● **Problem details**
Every record should be written out exactly, with the pictures left out.
#### The records ####
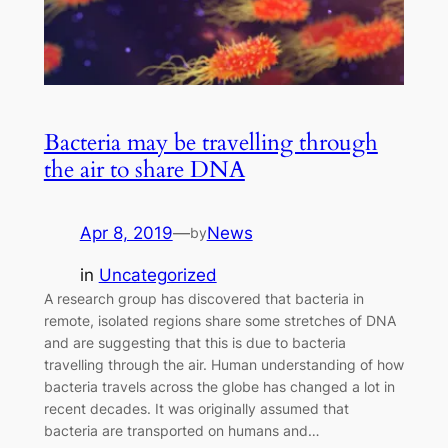
Bacteria may be travelling through
the air to share DNA
Apr 8, 2019
—
News
by
in
Uncategorized
A research group has discovered that bacteria in
remote, isolated regions share some stretches of DNA
and are suggesting that this is due to bacteria
travelling through the air. Human understanding of how
bacteria travels across the globe has changed a lot in
recent decades. It was originally assumed that
bacteria are transported on humans and…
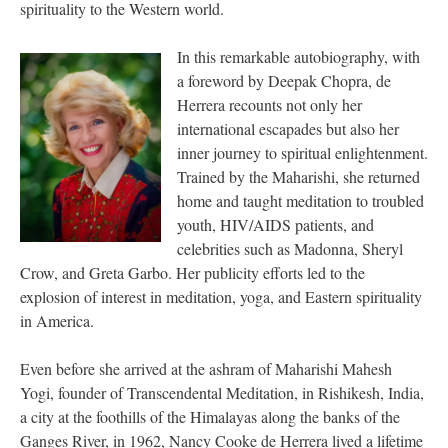
spirituality to the Western world.
In this remarkable autobiography, with
a foreword by Deepak Chopra, de
Herrera recounts not only her
international escapades but also her
inner journey to spiritual enlightenment.
Trained by the Maharishi, she returned
home and taught meditation to troubled
youth, HIV/AIDS patients, and
celebrities such as Madonna, Sheryl
Crow, and Greta Garbo. Her publicity efforts led to the
explosion of interest in meditation, yoga, and Eastern spirituality
in America.
Even before she arrived at the ashram of Maharishi Mahesh
Yogi, founder of Transcendental Meditation, in Rishikesh, India,
a city at the foothills of the Himalayas along the banks of the
Ganges River, in 1962, Nancy Cooke de Herrera lived a lifetime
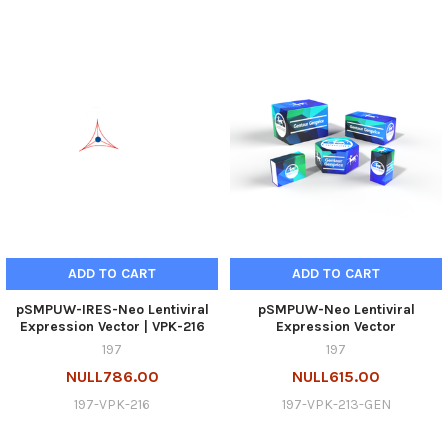
ADD TO CART
ADD TO CART
pSMPUW-IRES-Neo Lentiviral
pSMPUW-Neo Lentiviral
Expression Vector | VPK-216
Expression Vector
197
197
NULL786.00
NULL615.00
197-VPK-216
197-VPK-213-GEN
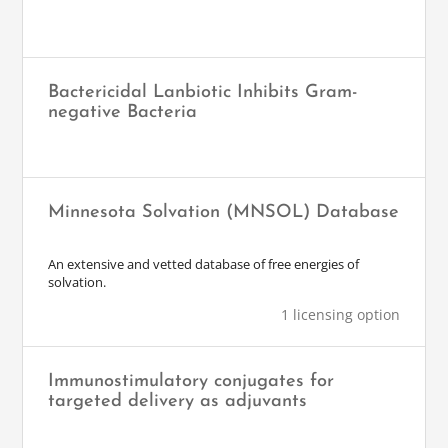
Bactericidal Lanbiotic Inhibits Gram-
negative Bacteria
Minnesota Solvation (MNSOL) Database
An extensive and vetted database of free energies of
solvation.
1 licensing option
Immunostimulatory conjugates for
targeted delivery as adjuvants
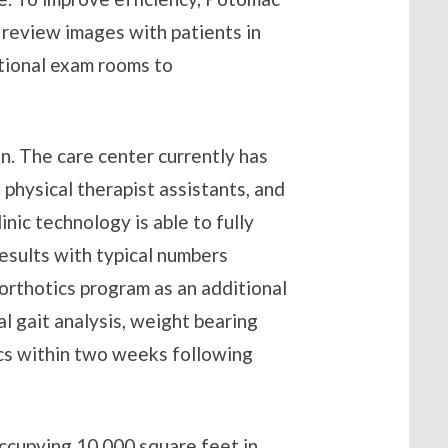
 review images with patients in
tional exam rooms to
on. The care center currently has
physical therapist assistants, and
inic technology is able to fully
esults with typical numbers
orthotics program as an additional
al gait analysis, weight bearing
ics within two weeks following
ccupying 10,000 square feet in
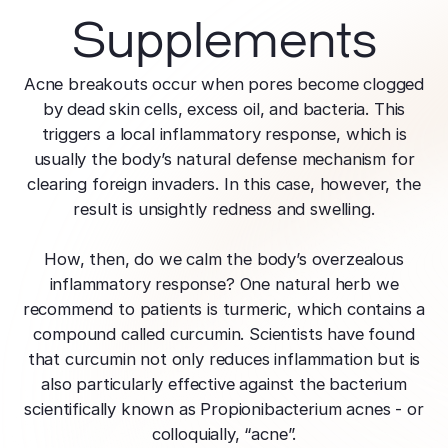
Supplements
Acne breakouts occur when pores become clogged
by dead skin cells, excess oil, and bacteria. This
triggers a local inflammatory response, which is
usually the body’s natural defense mechanism for
clearing foreign invaders. In this case, however, the
result is unsightly redness and swelling.
How, then, do we calm the body’s overzealous
inflammatory response? One natural herb we
recommend to patients is turmeric, which contains a
compound called curcumin. Scientists have found
that curcumin not only reduces inflammation but is
also particularly effective against the bacterium
scientifically known as Propionibacterium acnes - or
colloquially, “acne”.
####
● **Response box**
Bacteria may be travelling through
the air to share DNA
Apr 8, 2019
—
News
by
in
Uncategorized
A research group has discovered that bacteria in
remote, isolated regions share some stretches of DNA
and are suggesting that this is due to bacteria
travelling through the air. Human understanding of how
bacteria travels across the globe has changed a lot in
recent decades. It was originally assumed that
bacteria are transported on humans and…
spirituality to the Western world.
In this remarkable autobiography, with
a foreword by Deepak Chopra, de
Herrera recounts not only her
international escapades but also her
inner journey to spiritual enlightenment.
Trained by the Maharishi, she returned
home and taught meditation to troubled
youth, HIV/AIDS patients, and
celebrities such as Madonna, Sheryl
Crow, and Greta Garbo. Her publicity efforts led to the
explosion of interest in meditation, yoga, and Eastern spirituality
in America.
Even before she arrived at the ashram of Maharishi Mahesh
Yogi, founder of Transcendental Meditation, in Rishikesh, India,
a city at the foothills of the Himalayas along the banks of the
Ganges River, in 1962, Nancy Cooke de Herrera lived a lifetime
ADD TO CART
ADD TO CART
pSMPUW-IRES-Neo Lentiviral
pSMPUW-Neo Lentiviral
Expression Vector | VPK-216
Expression Vector
197
197
NULL786.00
NULL615.00
197-VPK-216
197-VPK-213-GEN
Bactericidal Lanbiotic Inhibits Gram-
negative Bacteria
Minnesota Solvation (MNSOL) Database
An extensive and vetted database of free energies of
solvation.
1 licensing option
Immunostimulatory conjugates for
targeted delivery as adjuvants
 review images with patients in
tional exam rooms to
on. The care center currently has
physical therapist assistants, and
inic technology is able to fully
esults with typical numbers
orthotics program as an additional
al gait analysis, weight bearing
ics within two weeks following
ccupying 10,000 square feet in
Supplements
Acne breakouts occur when pores become clogged
by dead skin cells, excess oil, and bacteria. This
triggers a local inflammatory response, which is
usually the body’s natural defense mechanism for
clearing foreign invaders. In this case, however, the
result is unsightly redness and swelling.
How, then, do we calm the body’s overzealous
inflammatory response? One natural herb we
recommend to patients is turmeric, which contains a
compound called curcumin. Scientists have found
that curcumin not only reduces inflammation but is
also particularly effective against the bacterium
scientifically known as Propionibacterium acnes - or
colloquially, “acne”.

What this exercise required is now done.